* **What you need to do**:
a. In two sentences, summarize the forum reply on heartbreak.
b. Answer these questions from the forum reply on heartbreak:
(i) How many major heartbreaks has the writer experienced?
(ii) On what date did the writer say an email would be sent to the ex?
(iii) What does the reply say is usually reduced when there are markers?
c. Carry on writing the forum reply on heartbreak from the point where it stops.

* **Exercise text**:
GoldfishGal
replied about 1 year ago:
I'm so sorry to hear this. I completely empathize and have had experience in 2 major heart breaks (one is occurring now). Here is my advice:
1.) Do not communicate for a period of time.
-It's painful staying in touch. You both love and care for each other. But talking about feelings is not going to change the reality of the situation.
-This being said, pick a date to schedule a phone call or email. You can even pick who will initiate the communication. When I did this with my ex, I said I would send him an email April 26. That way no one has worry:
"When should I contact him/her? Is it appropriate....."
Anxiety is usually reduced when there are markers. This way you both know what to expect. And this way you can feel more comfortable knowing that you will talk again, it's not like you are cutting each other out of your lives. You just need to take the time to reflect and get adjusted to this new major life change.

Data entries

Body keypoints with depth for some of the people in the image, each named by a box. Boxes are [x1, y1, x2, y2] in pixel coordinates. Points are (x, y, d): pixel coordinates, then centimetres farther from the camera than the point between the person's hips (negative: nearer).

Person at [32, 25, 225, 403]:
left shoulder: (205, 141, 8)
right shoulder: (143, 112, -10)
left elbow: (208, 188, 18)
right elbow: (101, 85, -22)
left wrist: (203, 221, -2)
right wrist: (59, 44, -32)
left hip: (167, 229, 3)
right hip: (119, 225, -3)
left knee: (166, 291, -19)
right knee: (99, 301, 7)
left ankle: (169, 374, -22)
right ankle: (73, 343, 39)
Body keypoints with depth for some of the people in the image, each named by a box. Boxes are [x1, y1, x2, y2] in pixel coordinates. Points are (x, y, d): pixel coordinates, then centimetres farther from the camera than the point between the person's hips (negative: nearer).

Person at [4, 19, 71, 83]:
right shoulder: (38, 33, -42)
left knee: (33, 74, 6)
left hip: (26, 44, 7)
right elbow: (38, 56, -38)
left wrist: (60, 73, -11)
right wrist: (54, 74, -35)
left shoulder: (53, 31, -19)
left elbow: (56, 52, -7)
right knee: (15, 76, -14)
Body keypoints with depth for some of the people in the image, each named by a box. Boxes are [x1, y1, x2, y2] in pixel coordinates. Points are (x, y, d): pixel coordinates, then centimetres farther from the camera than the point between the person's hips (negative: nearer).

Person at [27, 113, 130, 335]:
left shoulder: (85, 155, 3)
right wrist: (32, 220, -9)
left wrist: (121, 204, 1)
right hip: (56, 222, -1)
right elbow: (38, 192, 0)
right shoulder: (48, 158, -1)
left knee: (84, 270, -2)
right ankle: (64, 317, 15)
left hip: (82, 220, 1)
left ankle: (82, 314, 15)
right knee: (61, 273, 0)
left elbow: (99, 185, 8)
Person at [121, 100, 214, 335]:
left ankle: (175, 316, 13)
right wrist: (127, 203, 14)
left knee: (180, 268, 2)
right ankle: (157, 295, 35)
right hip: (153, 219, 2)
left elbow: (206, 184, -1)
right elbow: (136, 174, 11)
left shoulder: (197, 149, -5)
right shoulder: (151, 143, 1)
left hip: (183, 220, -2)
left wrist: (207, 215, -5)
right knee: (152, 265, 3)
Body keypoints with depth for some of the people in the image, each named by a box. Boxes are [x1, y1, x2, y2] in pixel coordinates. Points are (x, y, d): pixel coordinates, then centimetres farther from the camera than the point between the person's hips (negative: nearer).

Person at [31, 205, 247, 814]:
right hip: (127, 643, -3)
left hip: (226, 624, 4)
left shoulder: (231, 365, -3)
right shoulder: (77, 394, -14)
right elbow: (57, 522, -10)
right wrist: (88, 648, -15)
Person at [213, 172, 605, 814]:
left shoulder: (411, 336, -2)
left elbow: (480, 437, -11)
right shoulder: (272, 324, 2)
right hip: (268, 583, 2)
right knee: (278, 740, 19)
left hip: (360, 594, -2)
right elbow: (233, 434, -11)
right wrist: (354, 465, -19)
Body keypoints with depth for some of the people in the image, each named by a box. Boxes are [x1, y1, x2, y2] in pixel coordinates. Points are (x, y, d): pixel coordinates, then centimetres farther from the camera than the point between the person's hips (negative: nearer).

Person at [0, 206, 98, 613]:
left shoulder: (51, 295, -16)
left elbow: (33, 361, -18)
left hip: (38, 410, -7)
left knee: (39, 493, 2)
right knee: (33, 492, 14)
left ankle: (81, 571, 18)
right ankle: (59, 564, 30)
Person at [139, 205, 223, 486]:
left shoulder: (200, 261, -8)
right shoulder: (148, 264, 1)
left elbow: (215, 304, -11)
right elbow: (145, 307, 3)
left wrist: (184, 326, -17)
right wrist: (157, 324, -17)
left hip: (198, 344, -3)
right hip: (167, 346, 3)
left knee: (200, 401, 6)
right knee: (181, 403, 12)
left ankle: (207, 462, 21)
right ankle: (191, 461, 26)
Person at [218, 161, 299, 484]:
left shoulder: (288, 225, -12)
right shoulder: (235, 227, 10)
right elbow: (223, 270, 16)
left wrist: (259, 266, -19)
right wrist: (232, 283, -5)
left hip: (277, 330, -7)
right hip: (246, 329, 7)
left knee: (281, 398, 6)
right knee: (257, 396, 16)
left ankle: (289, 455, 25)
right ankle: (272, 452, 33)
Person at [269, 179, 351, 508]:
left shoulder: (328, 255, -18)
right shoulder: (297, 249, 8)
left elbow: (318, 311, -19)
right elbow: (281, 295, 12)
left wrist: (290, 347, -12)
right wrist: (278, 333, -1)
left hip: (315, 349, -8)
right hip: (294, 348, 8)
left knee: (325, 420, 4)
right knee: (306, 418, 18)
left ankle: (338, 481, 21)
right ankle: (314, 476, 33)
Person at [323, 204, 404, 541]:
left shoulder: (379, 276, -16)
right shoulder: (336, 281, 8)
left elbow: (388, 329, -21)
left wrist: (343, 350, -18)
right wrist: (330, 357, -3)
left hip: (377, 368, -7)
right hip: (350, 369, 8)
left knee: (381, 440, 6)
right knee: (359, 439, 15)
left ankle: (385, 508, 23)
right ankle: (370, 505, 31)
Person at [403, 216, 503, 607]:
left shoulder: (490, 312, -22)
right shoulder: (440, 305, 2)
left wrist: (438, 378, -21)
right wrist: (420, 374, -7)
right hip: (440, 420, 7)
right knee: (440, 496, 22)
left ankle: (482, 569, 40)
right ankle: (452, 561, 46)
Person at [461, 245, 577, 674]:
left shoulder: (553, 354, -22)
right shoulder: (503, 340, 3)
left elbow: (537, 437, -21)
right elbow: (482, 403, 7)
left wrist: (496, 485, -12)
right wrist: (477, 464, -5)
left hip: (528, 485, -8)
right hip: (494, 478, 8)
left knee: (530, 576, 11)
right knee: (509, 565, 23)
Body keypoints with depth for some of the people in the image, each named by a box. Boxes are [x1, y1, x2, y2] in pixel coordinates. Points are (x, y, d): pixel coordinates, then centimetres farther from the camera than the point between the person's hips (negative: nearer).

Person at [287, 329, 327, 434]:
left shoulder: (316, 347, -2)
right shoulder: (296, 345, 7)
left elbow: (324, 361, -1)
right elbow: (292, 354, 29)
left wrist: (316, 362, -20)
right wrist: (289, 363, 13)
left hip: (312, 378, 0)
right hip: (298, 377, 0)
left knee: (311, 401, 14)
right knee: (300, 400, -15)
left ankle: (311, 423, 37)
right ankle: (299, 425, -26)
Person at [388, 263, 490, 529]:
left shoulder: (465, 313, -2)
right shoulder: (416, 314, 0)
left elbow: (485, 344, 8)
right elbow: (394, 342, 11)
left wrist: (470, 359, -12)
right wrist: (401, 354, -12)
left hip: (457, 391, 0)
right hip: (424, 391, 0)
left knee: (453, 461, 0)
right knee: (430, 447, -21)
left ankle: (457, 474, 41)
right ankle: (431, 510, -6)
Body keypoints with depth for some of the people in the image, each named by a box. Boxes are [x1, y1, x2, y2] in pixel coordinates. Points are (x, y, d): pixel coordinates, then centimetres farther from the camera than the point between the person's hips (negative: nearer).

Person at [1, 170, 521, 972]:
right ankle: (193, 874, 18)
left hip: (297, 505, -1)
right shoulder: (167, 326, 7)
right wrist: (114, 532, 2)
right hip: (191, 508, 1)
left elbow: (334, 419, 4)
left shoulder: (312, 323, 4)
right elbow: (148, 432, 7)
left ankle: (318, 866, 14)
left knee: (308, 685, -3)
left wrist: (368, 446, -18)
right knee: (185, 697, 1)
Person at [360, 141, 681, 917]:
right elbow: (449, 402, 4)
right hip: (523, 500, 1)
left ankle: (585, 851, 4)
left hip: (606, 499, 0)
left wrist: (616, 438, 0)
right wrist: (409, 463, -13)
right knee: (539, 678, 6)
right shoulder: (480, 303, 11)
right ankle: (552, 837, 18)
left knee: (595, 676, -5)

* **Results of the tasks**:
a. The writer has been through two major heartbreaks and advises not communicating for a period of time, because staying in touch is painful and talking about feelings will not change the situation. The writer also suggests choosing a date for a phone call or email, and who will initiate it, since such markers usually reduce anxiety and let both people know they will talk again while they reflect and adjust.

b.
(i) Two
(ii) April 26
(iii) Anxiety

c.
Once you guys check in and see how everyone is coping, you can choose from there to set up another marker, or if more frequent communication can be ok. Remember, if you start hurting again, it's ok to say you need more time to heal. Do take this time. You need to learn how to live without him, and this is a nice way of knowing he's still around, just not in the same way he used to be.
2.) Don't spend too much time alone
-Make sure you have a good support group. Whether it is a friend, family member,or therapist you check in with every day, weekly, etc.
-Try not to eat alone. Invite people over for dinner, coffee. To spend time on the weekends. It's ok to be alone, and you will need to do this, but it's ok to also get by with a little help from your friends.
3.) Don't feel weak or guilty asking and getting help.
4.) Do something you love every day. Plan things to look forward to.
-Doesn't have to be a major thing. If you like to read, read for 20 min a day. If you like to go to Zumba, make sure you go every week. You could do something big like plan a little road trip, audition for a play, whatever it is that your heart desires. Just remember to treat yourself kindly and have some fun.
5.) Take care of yourself physically and emotionally.
-Make sure you are eating well. (But yes, it's totally fine to have some chocolate! Don't deny yourself things you enjoy.)
-Work out. Don't do it if it feels like a chore (if you hate running, don't force yourself to run), but do something you enjoy. Like a dance class, or go for a walk. Just move your body a bit.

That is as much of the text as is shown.